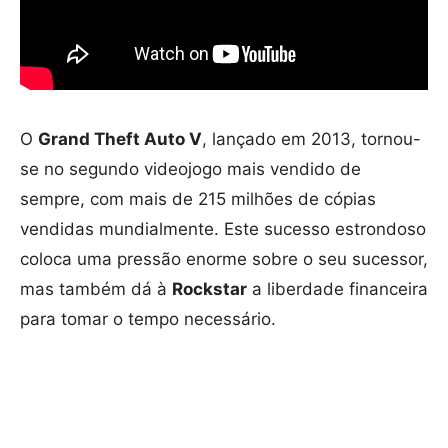
O
Grand Theft Auto V
, lançado em 2013, tornou-
se no segundo videojogo mais vendido de
sempre, com mais de 215 milhões de cópias
vendidas mundialmente. Este sucesso estrondoso
coloca uma pressão enorme sobre o seu sucessor,
mas também dá à
Rockstar
a liberdade financeira
para tomar o tempo necessário.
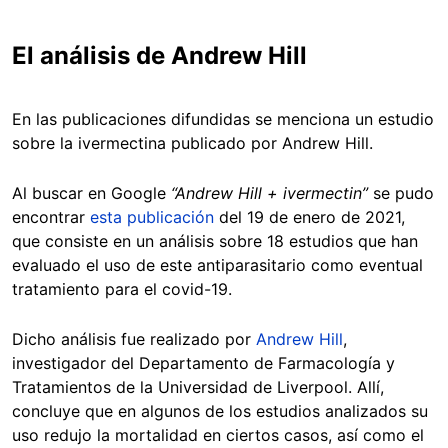
El análisis de Andrew Hill
En las publicaciones difundidas se menciona un estudio
sobre la ivermectina publicado por Andrew Hill.
Al buscar en Google
“
Andrew Hill + ivermectin”
se pudo
encontrar
esta publicación
del 19 de enero de 2021,
que consiste en un análisis sobre 18 estudios que han
evaluado el uso de este antiparasitario como eventual
tratamiento para el covid-19.
Dicho análisis fue realizado por
Andrew Hill
,
investigador del Departamento de Farmacología y
Tratamientos de la Universidad de Liverpool. Allí,
concluye que en algunos de los estudios analizados su
uso redujo la mortalidad en ciertos casos, así como el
○ ○ ○
Starting with the first line and going on through the line with "para tomar o tempo necessário.", rewrite those lines with "cópias" renamed to "unidades", leaving everything else unchanged and leaving out the pictures.

→ **Result for this task**
O
Grand Theft Auto V
, lançado em 2013, tornou-
se no segundo videojogo mais vendido de
sempre, com mais de 215 milhões de unidades
vendidas mundialmente. Este sucesso estrondoso
coloca uma pressão enorme sobre o seu sucessor,
mas também dá à
Rockstar
a liberdade financeira
para tomar o tempo necessário.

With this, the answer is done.